#### Provided text
▶

How big is the 1.5 JRE download?

A

Andrew Thompson

How large is the Java 1.5
Runtime Environment download?

[ In this specific instance,
speaking of the Windows download. ]

I have two 1.5 rt.jar's on my system.
<jre>/lib/rt.jar 31,971,302 bytes, and..
<sdk>/jre/lib/rt.jar 35,805,012 bytes.

OTOH, the JRE 1.5 installer itself, is..
j2re-1_5_0-beta-windows-i586.exe 14,445,056 bytes.

How can the installer be less than
half the size of the rt.jar alone?

What have I missed?
 
C

Carl Howells

P.Hill said:
"Compression"?

-Paul

Indeed, that is the answer... But you have to be a bit more precise.

Jar files are Zip files, which means they are, in fact, compressed
already. So just offering "compression" as a magic answer is wrong.

The problem is that zip isn't a very good compression scheme for .class
files. It doesn't take advantage of their structure and common idioms
effectively, and yeilds suboptimal results. MUCH better compression
algorithms, specificly for .class files, have been created. One of
those algorithms is used to package the .class files for the JRE
download. Part of the install process is extracting those .class files
and converting them into jar files.
 
M

Mickey Segal

Carl Howells said:
The problem is that zip isn't a very good compression scheme for .class
files. It doesn't take advantage of their structure and common idioms
effectively, and yeilds suboptimal results. MUCH better compression
algorithms, specificly for .class files, have been created. One of
those algorithms is used to package the .class files for the JRE
download. Part of the install process is extracting those .class files
and converting them into jar files.

It is too bad that such compression is not used for Java archives.
Microsoft's CAB files do considerably better than JAR files, but CAB files
do not seem to do nearly as well as the JRE download seems to do.
 
A

Andrew Thompson

"Compression"?

(slaps forehead) That is what you (..OK, I)
get for assuming Sun stored the rt.jar as
a compressed file.

[ It reduces to 9,808,537 bytes with compression. ]

Well.. that was embarrassing but informative.

Thanks Paul! I can continue slagging .NET for
being a 27 Meg download, ..though I'll have to
wade through over 60 Meg of 'critical updates'
before I can even get to check that, apparently.. :-(
 
M

Michael Borgwardt

Carl said:
Indeed, that is the answer... But you have to be a bit more precise.

Jar files are Zip files, which means they are, in fact, compressed
already.

Not necessarily.

◀

#### Given records
▶

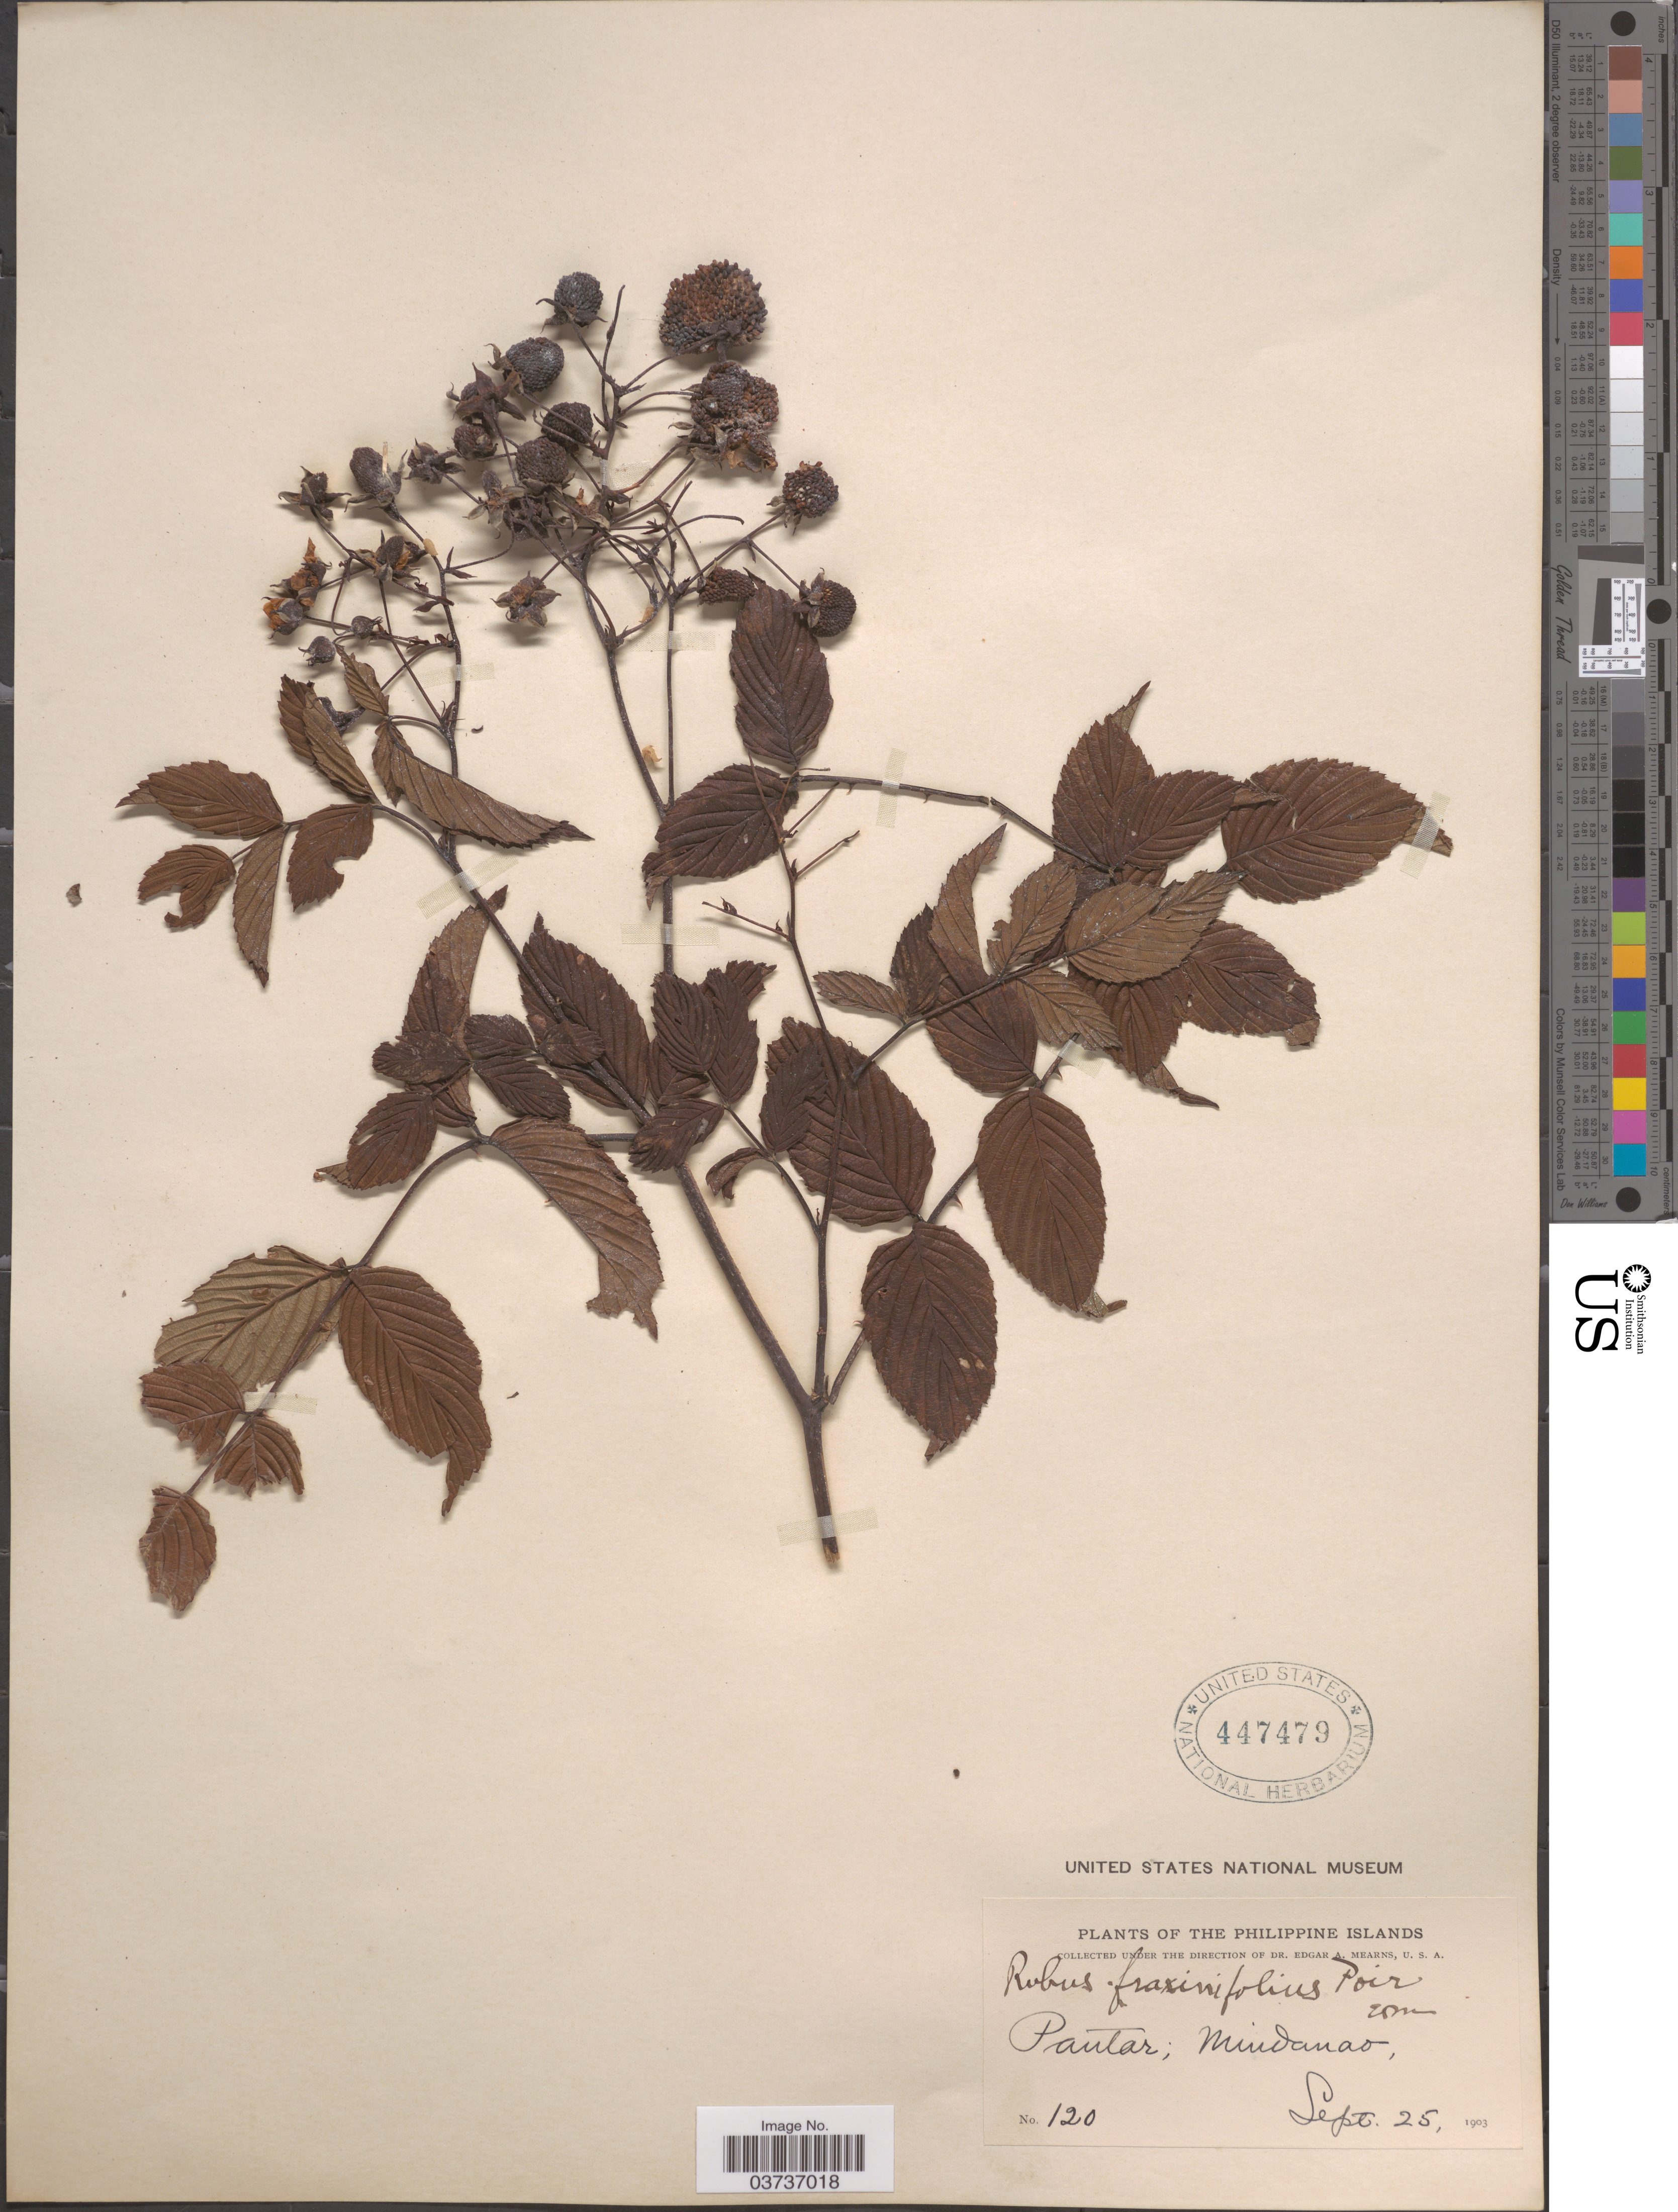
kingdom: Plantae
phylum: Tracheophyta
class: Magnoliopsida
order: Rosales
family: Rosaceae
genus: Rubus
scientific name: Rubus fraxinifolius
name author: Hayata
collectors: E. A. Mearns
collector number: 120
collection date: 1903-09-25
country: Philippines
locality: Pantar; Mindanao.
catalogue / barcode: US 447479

◀
▶

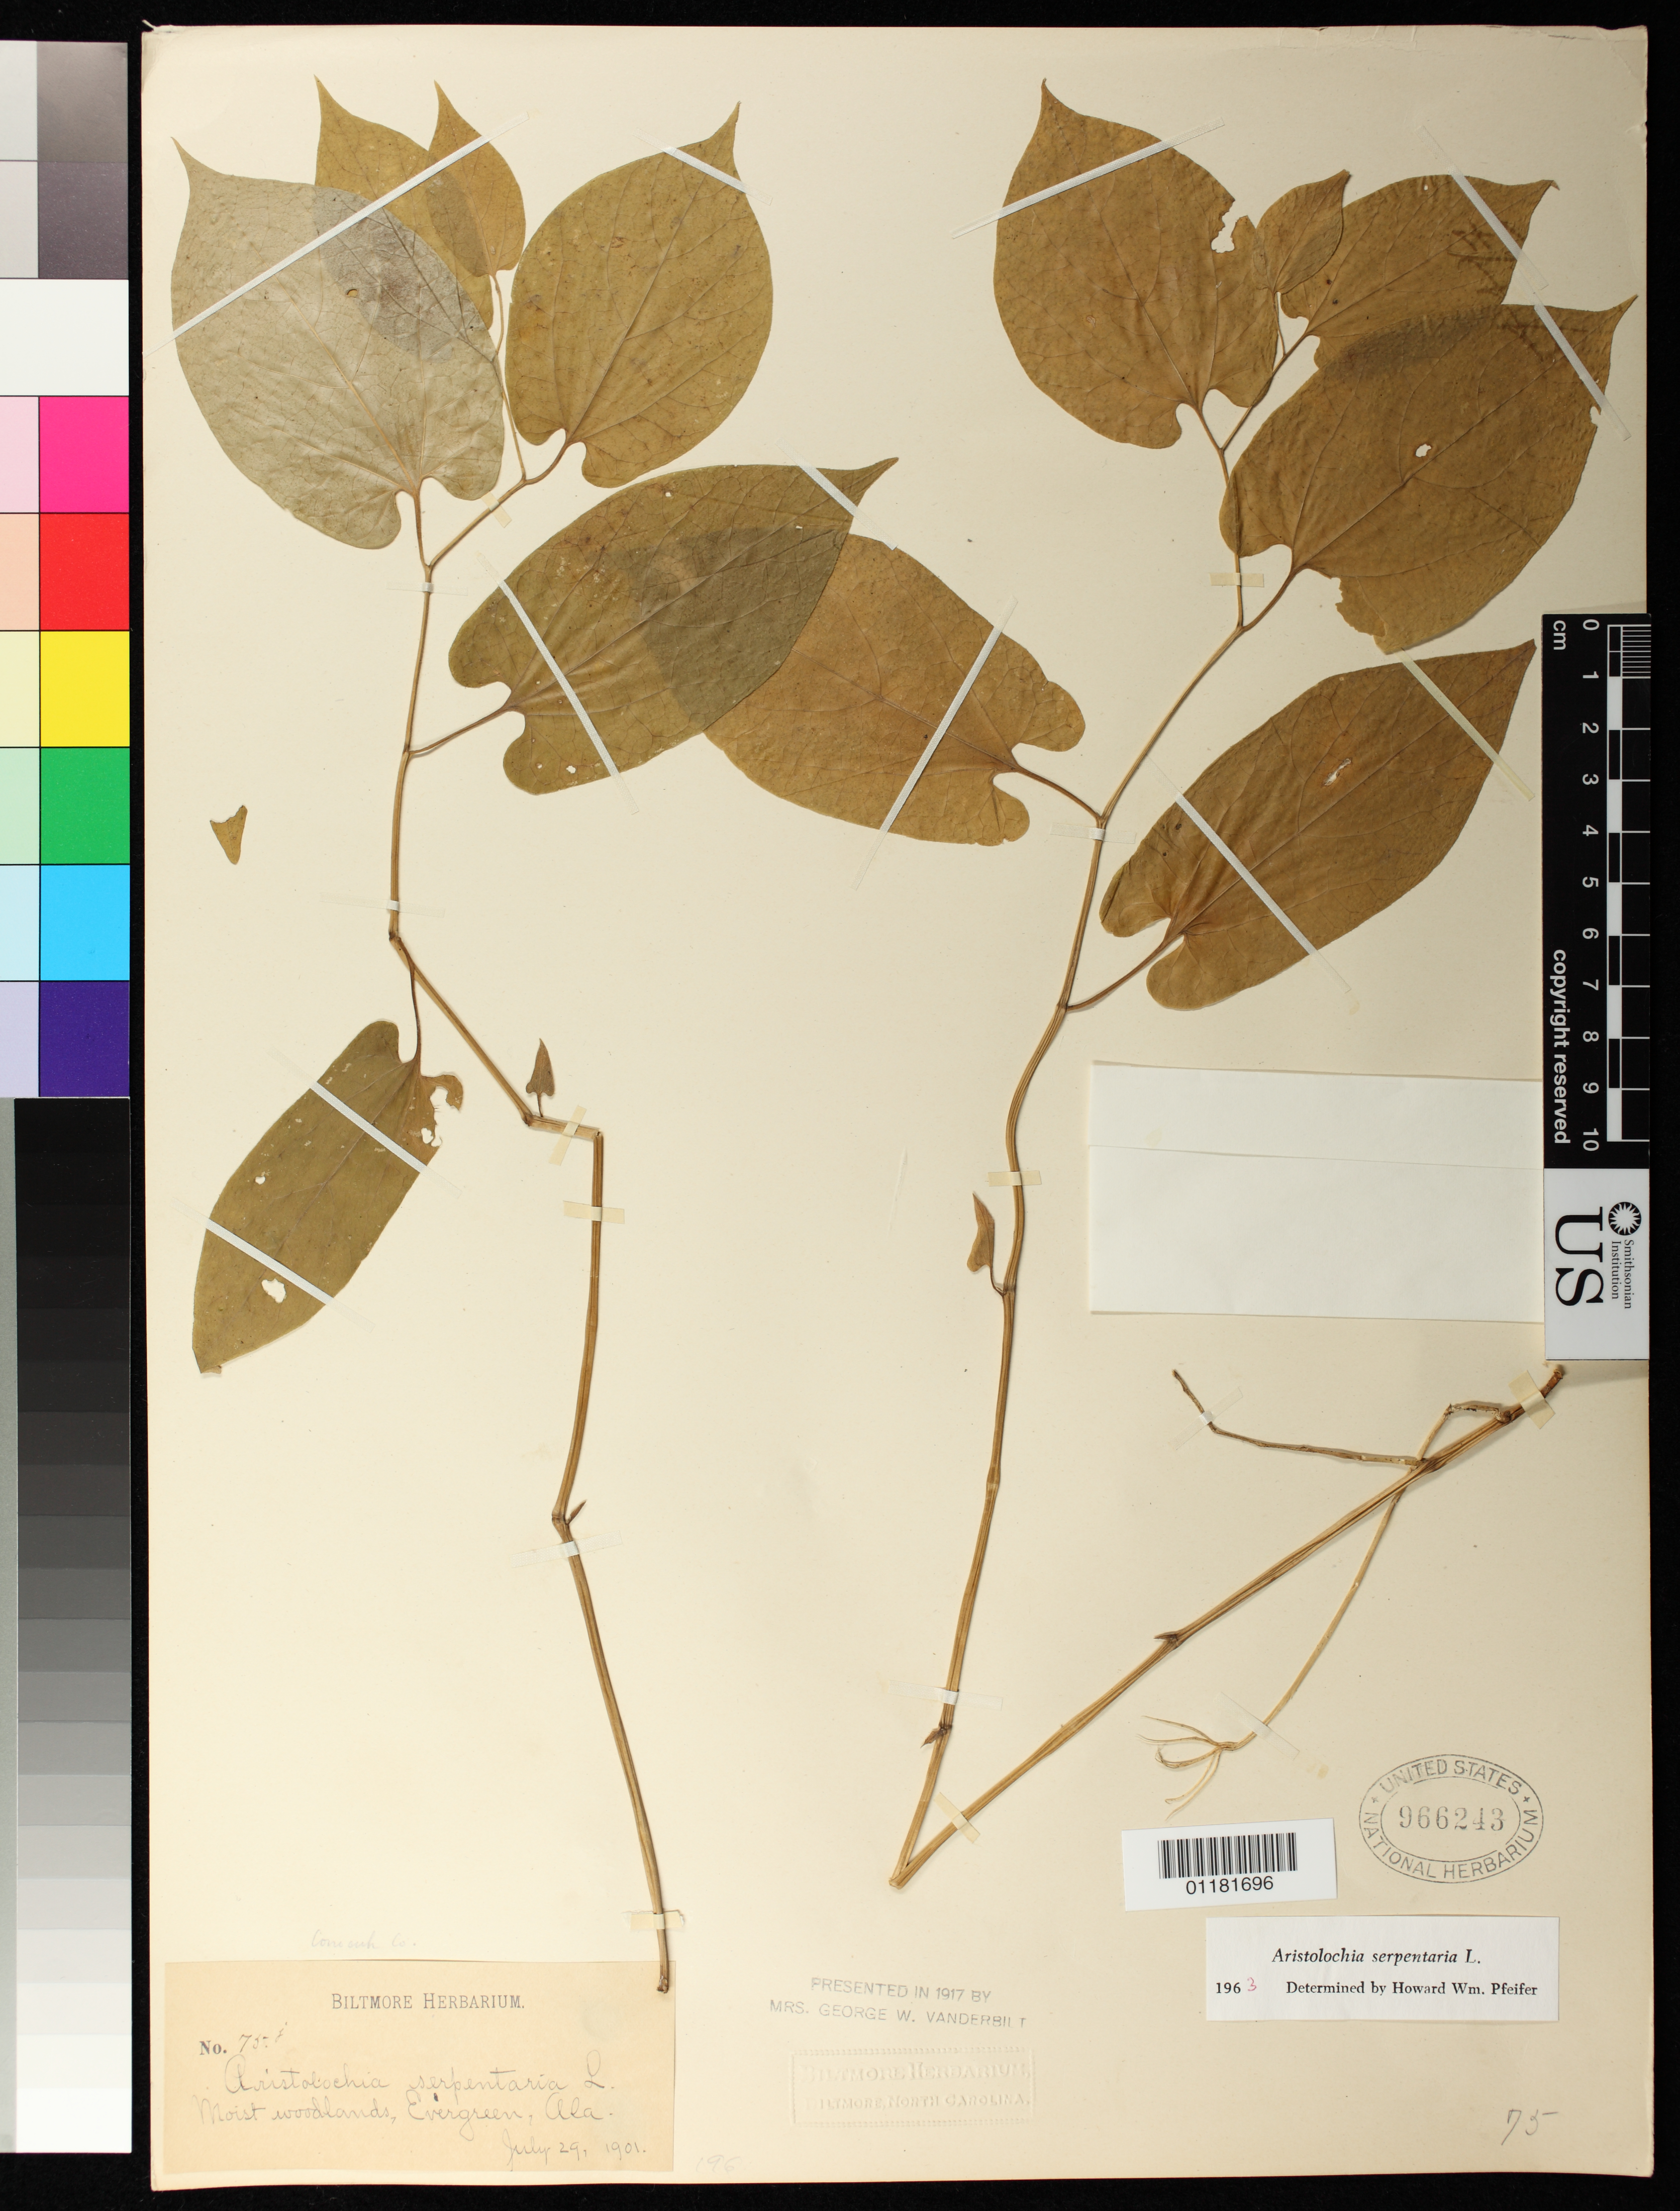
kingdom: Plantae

◀

#### What you need to do
**a.** Condense the paragraph of the forum thread that begins "It is too bad that such compression" into one shorter sentence that keeps its main facts.
**b.** According to the forum thread, how many bytes is the file j2re-1_5_0-beta-windows-i586.exe?
**c.** From the forum thread, output the passage that begins at the words "How big is the" and stops after the words "31,971,302 bytes, and..".
The rows come from a separate source.

#### The results
**a.** Such compression isn't used for Java archives; Microsoft's CAB files beat JAR files but still fall well short of the JRE download.

**b.** It is 14,445,056 bytes.

**c.**
How big is the 1.5 JRE download?

A

Andrew Thompson

How large is the Java 1.5
Runtime Environment download?

[ In this specific instance,
speaking of the Windows download. ]

I have two 1.5 rt.jar's on my system.
<jre>/lib/rt.jar 31,971,302 bytes, and..